Many people have and will continue to spend much time in the coming weeks and months on the Haiti relief effort. Such actions should be applauded. As we try to shape our own response, as students, individuals, activists, and members of various organizations we must realize that the situation requires us, whilst giving generously, to look beyond the direct short term relief effort and understand how this tragedy has been shaped by Haiti's past. In confronting this, our actions, advocacy and the demands we make can be guided by attempts to bring not only relief but justice.
It is not by chance that Haiti is, by most measures, the poorest country in the Americas. Nor is this poverty irrelevant in understanding the severity of the consequences of the earthquake. Haiti is the child of the worlds first (and only) successful slave revolt. It has paid the price ever since its proclamation of independence on January 1st 1804. Haiti, despite being the only other republic in the Americas, was not recognized by the United States until 1862 shortly before the Emancipation Proclamation during the Civil War. Throughout the last 200-years Haiti has been plagued by foreign dominance.
As early as 1888 the US began supporting military revolts against Haitian governments it deemed uncooperative. In 1915 America invaded and occupied the country until 1934. Subsequently the US has sponsored, supported and sold arms to a series of brutal dictators and was instrumental in the 1991 coup that unseated the democratically elected Jean-Bertrand Aristide who was twice exiled from his country, the second time in 2004 when he was kidnapped from his home by U.S. Marines and CIA operatives.

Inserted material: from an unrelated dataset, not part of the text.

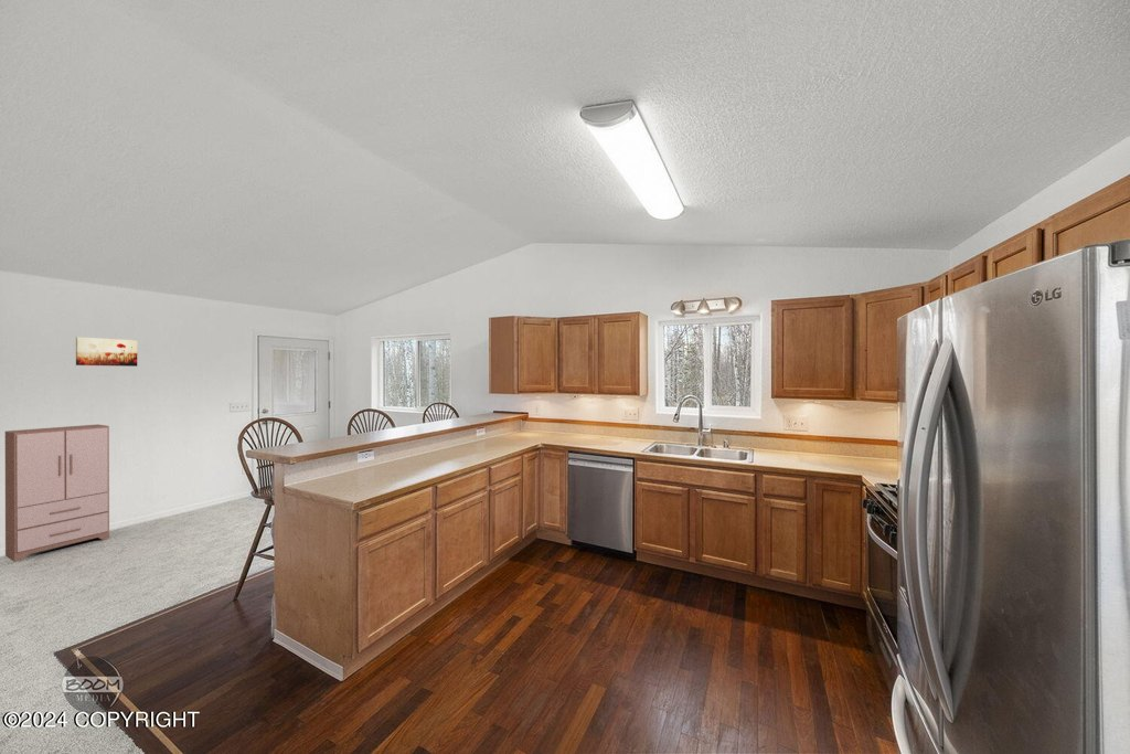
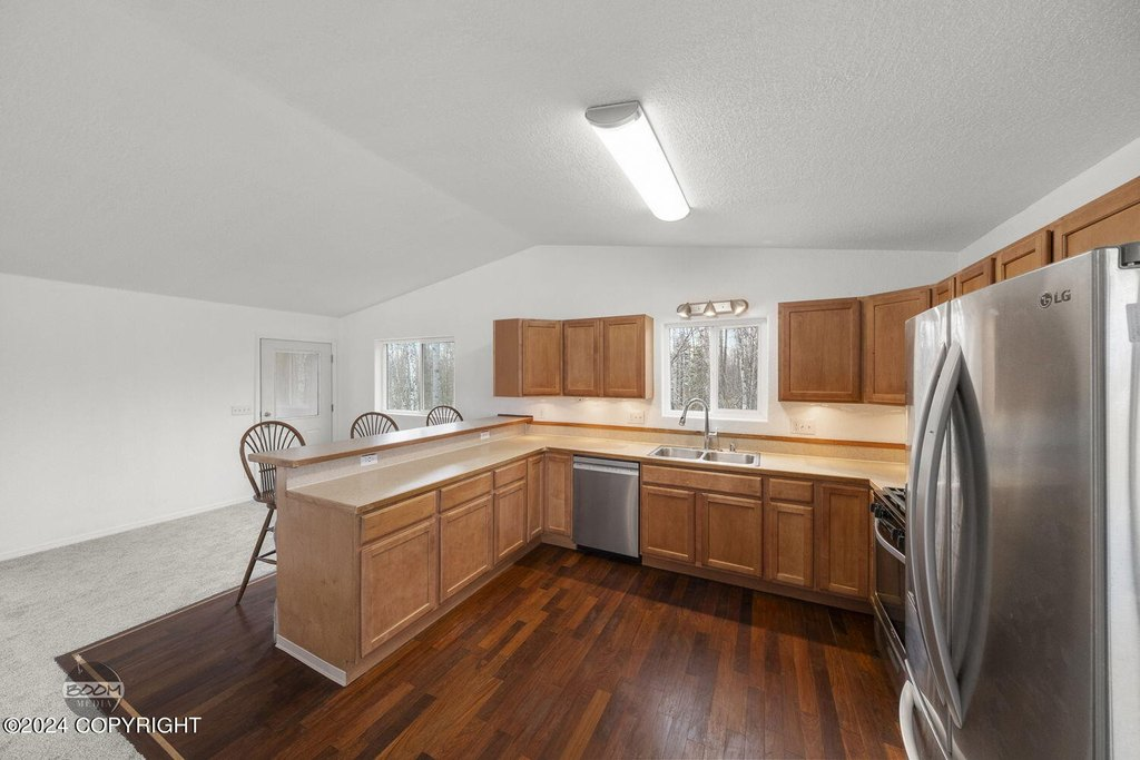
- wall art [75,336,138,368]
- cabinet [4,423,110,563]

Such direct interference is only part of the picture. It is debt that has ultimately crippled Haiti. The French forced Haiti to pay reparations for the profits lost to the slave trade - the newly liberated slaves were to pay their former masters 150 million francs for their freedom. In 1900 Haiti was spending about 80 percent of its national budget on repayments leaving very little for its own development. Repayment of a reduced amount (90 million francs) took until 1947.

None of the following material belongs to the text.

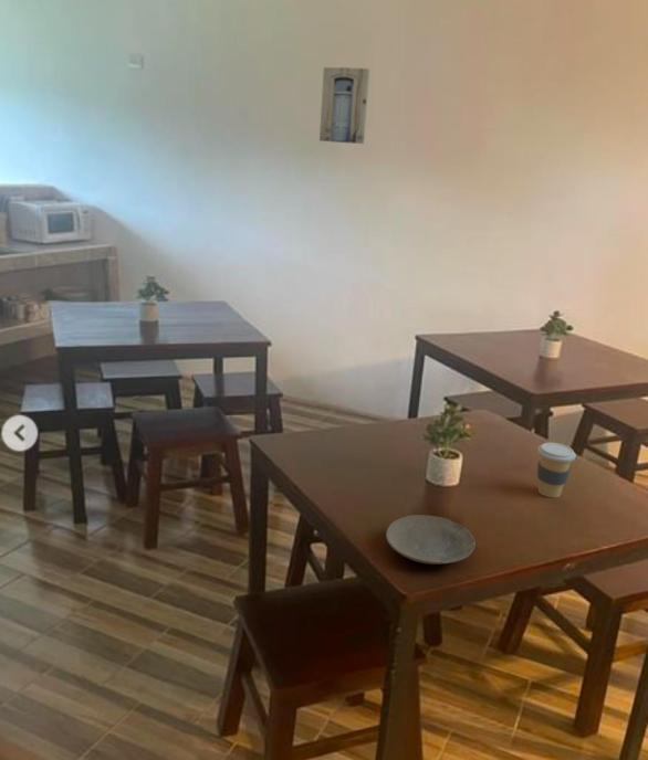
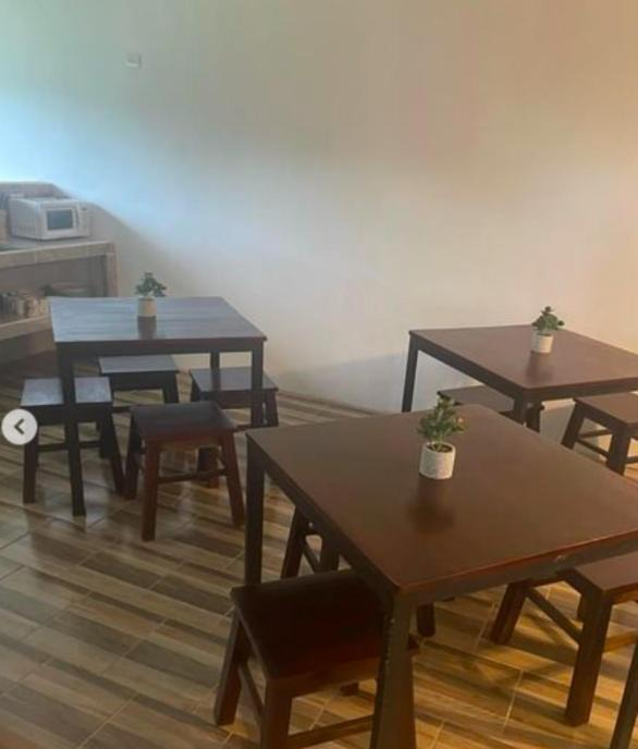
- coffee cup [536,442,577,498]
- plate [385,514,477,566]
- wall art [318,66,370,145]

However, during the US occupation Haiti "agreed to" a further loan of $40 million. Subsequently, the most dire of circumstances, has necessitated Haiti taking loans from the IMF, World Bank, and foreign governments and banks. After having had $1.2 billion in debt cancelled it still owes approximately $891 million. Despite being the Mecca of international aid agencies, a 2008 report from the Center for International Policy[1][1] shows how in 2003, Haiti spent more in servicing its foreign debt than it received in foreign assistance for education, health care and other services. Debt repayments, naturally, cripple the government's ability to invest in social services, infrastructure and poverty reduction programs.

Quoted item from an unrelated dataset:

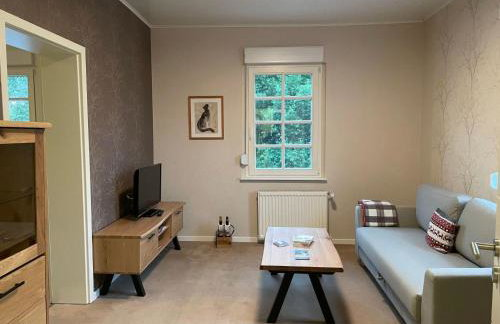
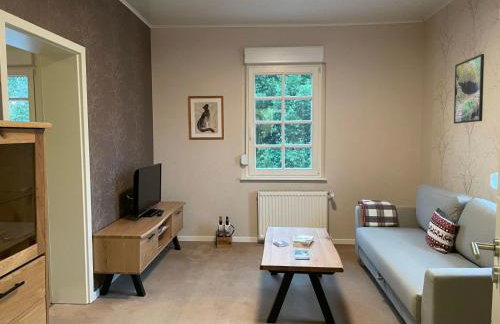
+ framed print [453,53,485,125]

The conditions attached to these loans, in particular the IMF loans, have been devastating to Haiti's economy and people. These loans, as is so well documented, have become the preferred tool for imposing neo-liberal economic reforms with the interest of international capital, and not the local population, at heart. The devastating effects can be directly observed in the aftermath of the earthquake. In 1995, for example, the IMF forced Haiti to cut its rice tariffs from 35 to 3 percent.